» Records shown

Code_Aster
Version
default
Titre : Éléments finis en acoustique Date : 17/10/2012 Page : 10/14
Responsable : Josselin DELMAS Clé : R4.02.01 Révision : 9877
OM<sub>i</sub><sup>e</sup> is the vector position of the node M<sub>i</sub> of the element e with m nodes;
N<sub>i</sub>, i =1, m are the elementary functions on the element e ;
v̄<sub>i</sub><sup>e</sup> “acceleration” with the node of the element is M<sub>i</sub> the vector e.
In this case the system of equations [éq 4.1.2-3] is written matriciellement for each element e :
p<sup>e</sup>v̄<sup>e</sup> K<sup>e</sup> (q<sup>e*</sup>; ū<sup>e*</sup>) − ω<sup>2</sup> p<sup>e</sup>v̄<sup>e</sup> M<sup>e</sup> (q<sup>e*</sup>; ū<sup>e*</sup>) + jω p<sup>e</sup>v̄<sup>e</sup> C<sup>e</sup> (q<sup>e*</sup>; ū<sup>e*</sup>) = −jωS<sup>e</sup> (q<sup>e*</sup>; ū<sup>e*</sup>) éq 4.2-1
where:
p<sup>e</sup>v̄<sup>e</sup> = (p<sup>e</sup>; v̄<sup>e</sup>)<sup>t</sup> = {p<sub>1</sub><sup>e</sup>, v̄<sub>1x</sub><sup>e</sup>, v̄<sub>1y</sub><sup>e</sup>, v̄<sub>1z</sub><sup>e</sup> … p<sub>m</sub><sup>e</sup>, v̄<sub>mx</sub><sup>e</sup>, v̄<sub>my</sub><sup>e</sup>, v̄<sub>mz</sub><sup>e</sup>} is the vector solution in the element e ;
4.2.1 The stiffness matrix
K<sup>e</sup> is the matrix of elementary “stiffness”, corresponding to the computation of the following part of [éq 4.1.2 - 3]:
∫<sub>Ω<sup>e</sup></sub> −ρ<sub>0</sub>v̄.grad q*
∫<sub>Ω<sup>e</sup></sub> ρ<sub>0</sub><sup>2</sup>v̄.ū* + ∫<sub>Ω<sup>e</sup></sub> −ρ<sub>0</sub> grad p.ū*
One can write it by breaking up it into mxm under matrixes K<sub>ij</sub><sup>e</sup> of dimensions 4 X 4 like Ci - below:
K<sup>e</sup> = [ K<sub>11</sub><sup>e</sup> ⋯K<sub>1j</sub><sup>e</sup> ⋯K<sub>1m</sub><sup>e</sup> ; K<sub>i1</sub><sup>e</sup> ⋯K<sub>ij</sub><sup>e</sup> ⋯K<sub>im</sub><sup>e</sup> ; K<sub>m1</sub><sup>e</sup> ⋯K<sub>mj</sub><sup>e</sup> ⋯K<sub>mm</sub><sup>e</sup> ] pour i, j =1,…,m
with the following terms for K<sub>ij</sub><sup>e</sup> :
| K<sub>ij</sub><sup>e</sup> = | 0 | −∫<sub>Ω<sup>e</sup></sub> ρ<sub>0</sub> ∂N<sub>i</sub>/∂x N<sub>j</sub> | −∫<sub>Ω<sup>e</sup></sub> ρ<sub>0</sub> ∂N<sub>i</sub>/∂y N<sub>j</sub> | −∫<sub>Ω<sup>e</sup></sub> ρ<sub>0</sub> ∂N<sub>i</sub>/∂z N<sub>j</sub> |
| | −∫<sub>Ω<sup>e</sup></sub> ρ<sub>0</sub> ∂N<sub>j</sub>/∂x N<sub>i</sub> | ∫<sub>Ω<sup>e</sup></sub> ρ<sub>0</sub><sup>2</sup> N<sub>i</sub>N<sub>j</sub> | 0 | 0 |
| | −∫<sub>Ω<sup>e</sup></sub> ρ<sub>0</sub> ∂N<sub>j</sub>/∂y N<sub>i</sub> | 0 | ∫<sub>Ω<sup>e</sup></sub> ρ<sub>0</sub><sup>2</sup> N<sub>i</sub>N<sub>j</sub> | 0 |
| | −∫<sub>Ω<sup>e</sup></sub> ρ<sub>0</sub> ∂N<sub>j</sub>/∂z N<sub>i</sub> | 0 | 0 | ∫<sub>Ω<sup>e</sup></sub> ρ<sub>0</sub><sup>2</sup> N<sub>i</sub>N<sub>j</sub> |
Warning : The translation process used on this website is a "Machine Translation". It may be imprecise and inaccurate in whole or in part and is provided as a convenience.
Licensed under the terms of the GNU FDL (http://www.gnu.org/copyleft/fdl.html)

» Assigned task
Go through the entries above and restate each one exactly.

» The answer
Code_Aster
Version
default
Titre : Éléments finis en acoustique Date : 17/10/2012 Page : 10/14
Responsable : Josselin DELMAS Clé : R4.02.01 Révision : 9877
OM<sub>i</sub><sup>e</sup> is the vector position of the node M<sub>i</sub> of the element e with m nodes;
N<sub>i</sub>, i =1, m are the elementary functions on the element e ;
v̄<sub>i</sub><sup>e</sup> “acceleration” with the node of the element is M<sub>i</sub> the vector e.
In this case the system of equations [éq 4.1.2-3] is written matriciellement for each element e :
p<sup>e</sup>v̄<sup>e</sup> K<sup>e</sup> (q<sup>e*</sup>; ū<sup>e*</sup>) − ω<sup>2</sup> p<sup>e</sup>v̄<sup>e</sup> M<sup>e</sup> (q<sup>e*</sup>; ū<sup>e*</sup>) + jω p<sup>e</sup>v̄<sup>e</sup> C<sup>e</sup> (q<sup>e*</sup>; ū<sup>e*</sup>) = −jωS<sup>e</sup> (q<sup>e*</sup>; ū<sup>e*</sup>) éq 4.2-1
where:
p<sup>e</sup>v̄<sup>e</sup> = (p<sup>e</sup>; v̄<sup>e</sup>)<sup>t</sup> = {p<sub>1</sub><sup>e</sup>, v̄<sub>1x</sub><sup>e</sup>, v̄<sub>1y</sub><sup>e</sup>, v̄<sub>1z</sub><sup>e</sup> … p<sub>m</sub><sup>e</sup>, v̄<sub>mx</sub><sup>e</sup>, v̄<sub>my</sub><sup>e</sup>, v̄<sub>mz</sub><sup>e</sup>} is the vector solution in the element e ;
4.2.1 The stiffness matrix
K<sup>e</sup> is the matrix of elementary “stiffness”, corresponding to the computation of the following part of [éq 4.1.2 - 3]:
∫<sub>Ω<sup>e</sup></sub> −ρ<sub>0</sub>v̄.grad q*
∫<sub>Ω<sup>e</sup></sub> ρ<sub>0</sub><sup>2</sup>v̄.ū* + ∫<sub>Ω<sup>e</sup></sub> −ρ<sub>0</sub> grad p.ū*
One can write it by breaking up it into mxm under matrixes K<sub>ij</sub><sup>e</sup> of dimensions 4 X 4 like Ci - below:
K<sup>e</sup> = [ K<sub>11</sub><sup>e</sup> ⋯K<sub>1j</sub><sup>e</sup> ⋯K<sub>1m</sub><sup>e</sup> ; K<sub>i1</sub><sup>e</sup> ⋯K<sub>ij</sub><sup>e</sup> ⋯K<sub>im</sub><sup>e</sup> ; K<sub>m1</sub><sup>e</sup> ⋯K<sub>mj</sub><sup>e</sup> ⋯K<sub>mm</sub><sup>e</sup> ] pour i, j =1,…,m
with the following terms for K<sub>ij</sub><sup>e</sup> :
| K<sub>ij</sub><sup>e</sup> = | 0 | −∫<sub>Ω<sup>e</sup></sub> ρ<sub>0</sub> ∂N<sub>i</sub>/∂x N<sub>j</sub> | −∫<sub>Ω<sup>e</sup></sub> ρ<sub>0</sub> ∂N<sub>i</sub>/∂y N<sub>j</sub> | −∫<sub>Ω<sup>e</sup></sub> ρ<sub>0</sub> ∂N<sub>i</sub>/∂z N<sub>j</sub> |
| | −∫<sub>Ω<sup>e</sup></sub> ρ<sub>0</sub> ∂N<sub>j</sub>/∂x N<sub>i</sub> | ∫<sub>Ω<sup>e</sup></sub> ρ<sub>0</sub><sup>2</sup> N<sub>i</sub>N<sub>j</sub> | 0 | 0 |
| | −∫<sub>Ω<sup>e</sup></sub> ρ<sub>0</sub> ∂N<sub>j</sub>/∂y N<sub>i</sub> | 0 | ∫<sub>Ω<sup>e</sup></sub> ρ<sub>0</sub><sup>2</sup> N<sub>i</sub>N<sub>j</sub> | 0 |
| | −∫<sub>Ω<sup>e</sup></sub> ρ<sub>0</sub> ∂N<sub>j</sub>/∂z N<sub>i</sub> | 0 | 0 | ∫<sub>Ω<sup>e</sup></sub> ρ<sub>0</sub><sup>2</sup> N<sub>i</sub>N<sub>j</sub> |
Warning : The translation process used on this website is a "Machine Translation". It may be imprecise and inaccurate in whole or in part and is provided as a convenience.
Licensed under the terms of the GNU FDL (http://www.gnu.org/copyleft/fdl.html)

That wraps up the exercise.